WHAT THE TASK REQUIRES: Return, word for word, the stretch of the material from the line containing "search engine results" through the line containing "Intelligence and Security", including both of those lines. Leave the pictures out of your answer.

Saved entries
__________
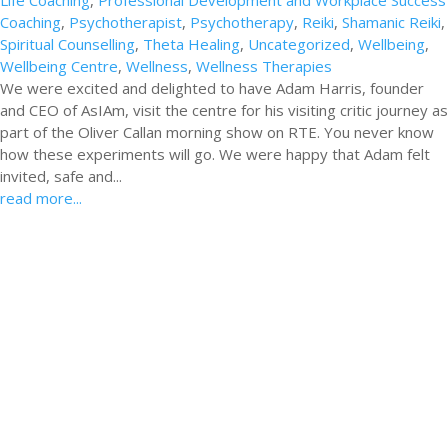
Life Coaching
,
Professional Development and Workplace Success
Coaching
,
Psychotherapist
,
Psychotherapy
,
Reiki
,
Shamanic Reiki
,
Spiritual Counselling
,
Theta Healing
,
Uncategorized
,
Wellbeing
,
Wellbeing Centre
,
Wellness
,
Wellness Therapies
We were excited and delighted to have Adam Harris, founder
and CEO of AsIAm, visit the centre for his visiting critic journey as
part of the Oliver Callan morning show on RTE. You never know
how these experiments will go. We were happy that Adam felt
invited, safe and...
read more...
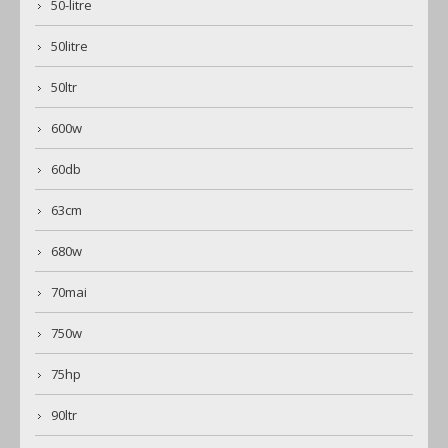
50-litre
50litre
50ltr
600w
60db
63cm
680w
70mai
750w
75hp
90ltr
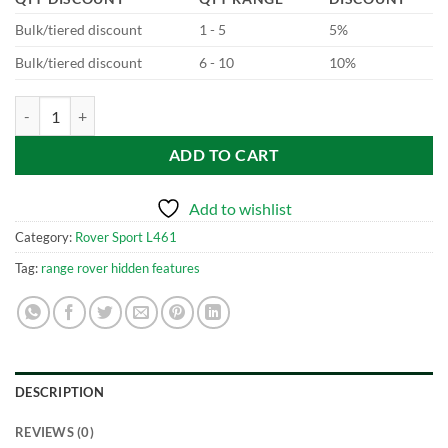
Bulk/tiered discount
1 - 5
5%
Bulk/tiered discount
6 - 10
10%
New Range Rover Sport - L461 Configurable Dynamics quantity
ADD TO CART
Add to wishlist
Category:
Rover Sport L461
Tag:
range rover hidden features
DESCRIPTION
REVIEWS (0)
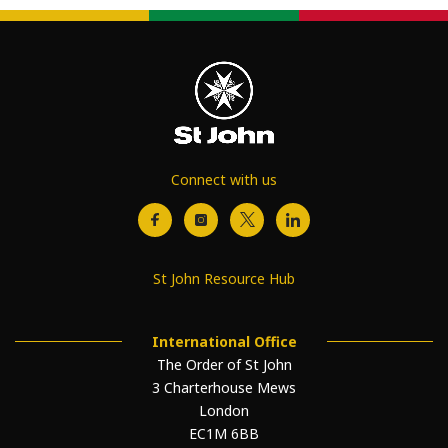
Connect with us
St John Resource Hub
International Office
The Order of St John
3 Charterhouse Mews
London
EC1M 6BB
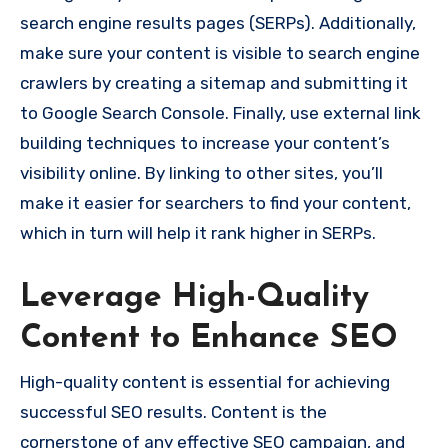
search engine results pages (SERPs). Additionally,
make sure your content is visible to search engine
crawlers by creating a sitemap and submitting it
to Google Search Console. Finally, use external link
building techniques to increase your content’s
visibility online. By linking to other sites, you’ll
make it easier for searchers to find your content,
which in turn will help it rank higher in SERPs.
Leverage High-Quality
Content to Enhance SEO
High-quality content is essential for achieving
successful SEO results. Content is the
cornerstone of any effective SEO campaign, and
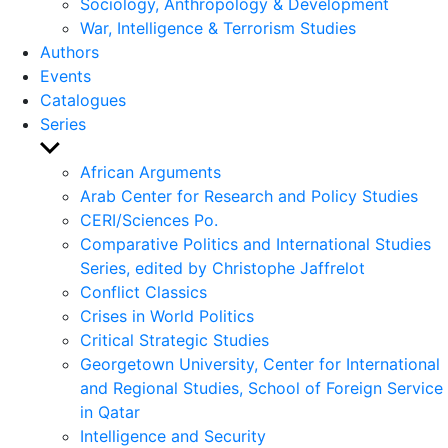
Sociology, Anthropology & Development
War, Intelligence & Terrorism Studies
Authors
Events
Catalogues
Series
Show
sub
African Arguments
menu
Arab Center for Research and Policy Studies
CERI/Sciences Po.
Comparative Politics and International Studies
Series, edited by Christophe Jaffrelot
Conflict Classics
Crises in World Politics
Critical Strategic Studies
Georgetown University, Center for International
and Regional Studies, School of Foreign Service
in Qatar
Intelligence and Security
__________
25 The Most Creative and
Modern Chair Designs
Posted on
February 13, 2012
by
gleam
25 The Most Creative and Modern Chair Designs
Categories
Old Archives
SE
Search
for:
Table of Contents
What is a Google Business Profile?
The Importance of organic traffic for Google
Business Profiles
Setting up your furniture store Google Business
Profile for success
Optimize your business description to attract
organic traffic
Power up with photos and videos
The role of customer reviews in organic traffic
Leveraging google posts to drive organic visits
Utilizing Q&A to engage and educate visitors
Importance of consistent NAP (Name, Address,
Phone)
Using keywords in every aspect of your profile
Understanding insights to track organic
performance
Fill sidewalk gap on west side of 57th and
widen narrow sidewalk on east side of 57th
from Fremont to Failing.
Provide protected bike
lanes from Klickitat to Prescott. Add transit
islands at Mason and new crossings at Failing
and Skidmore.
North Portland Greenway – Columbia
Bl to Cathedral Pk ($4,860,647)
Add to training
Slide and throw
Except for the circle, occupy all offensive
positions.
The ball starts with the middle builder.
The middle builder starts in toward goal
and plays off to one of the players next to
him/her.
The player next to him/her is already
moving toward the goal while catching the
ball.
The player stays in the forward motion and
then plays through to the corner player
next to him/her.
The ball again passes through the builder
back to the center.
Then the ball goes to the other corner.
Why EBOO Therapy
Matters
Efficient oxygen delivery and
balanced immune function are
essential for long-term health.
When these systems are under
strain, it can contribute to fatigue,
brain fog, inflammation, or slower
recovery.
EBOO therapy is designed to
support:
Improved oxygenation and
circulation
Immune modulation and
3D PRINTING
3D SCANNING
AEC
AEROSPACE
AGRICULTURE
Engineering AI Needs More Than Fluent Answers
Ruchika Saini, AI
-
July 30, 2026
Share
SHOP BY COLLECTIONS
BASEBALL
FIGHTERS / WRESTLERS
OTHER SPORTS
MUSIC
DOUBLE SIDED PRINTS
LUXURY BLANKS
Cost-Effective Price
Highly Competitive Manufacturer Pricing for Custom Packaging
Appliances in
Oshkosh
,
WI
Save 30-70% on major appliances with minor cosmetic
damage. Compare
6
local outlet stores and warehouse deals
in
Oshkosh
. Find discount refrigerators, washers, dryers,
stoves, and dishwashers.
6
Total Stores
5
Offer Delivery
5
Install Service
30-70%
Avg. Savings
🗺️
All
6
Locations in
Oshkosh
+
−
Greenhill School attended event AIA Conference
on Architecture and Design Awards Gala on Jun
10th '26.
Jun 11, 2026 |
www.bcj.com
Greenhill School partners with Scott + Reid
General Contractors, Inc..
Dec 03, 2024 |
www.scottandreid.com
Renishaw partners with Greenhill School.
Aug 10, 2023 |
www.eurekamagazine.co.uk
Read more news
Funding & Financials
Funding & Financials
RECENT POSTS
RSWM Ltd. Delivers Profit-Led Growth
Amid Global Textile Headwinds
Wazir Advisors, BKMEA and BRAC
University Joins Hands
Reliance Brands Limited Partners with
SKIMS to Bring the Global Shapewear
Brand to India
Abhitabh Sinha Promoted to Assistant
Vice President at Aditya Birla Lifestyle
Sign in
__________
ANSWER FOR THIS EXERCISE:
search engine results pages (SERPs). Additionally,
make sure your content is visible to search engine
crawlers by creating a sitemap and submitting it
to Google Search Console. Finally, use external link
building techniques to increase your content’s
visibility online. By linking to other sites, you’ll
make it easier for searchers to find your content,
which in turn will help it rank higher in SERPs.
Leverage High-Quality
Content to Enhance SEO
High-quality content is essential for achieving
successful SEO results. Content is the
cornerstone of any effective SEO campaign, and
Sociology, Anthropology & Development
War, Intelligence & Terrorism Studies
Authors
Events
Catalogues
Series
Show
sub
African Arguments
menu
Arab Center for Research and Policy Studies
CERI/Sciences Po.
Comparative Politics and International Studies
Series, edited by Christophe Jaffrelot
Conflict Classics
Crises in World Politics
Critical Strategic Studies
Georgetown University, Center for International
and Regional Studies, School of Foreign Service
in Qatar
Intelligence and Security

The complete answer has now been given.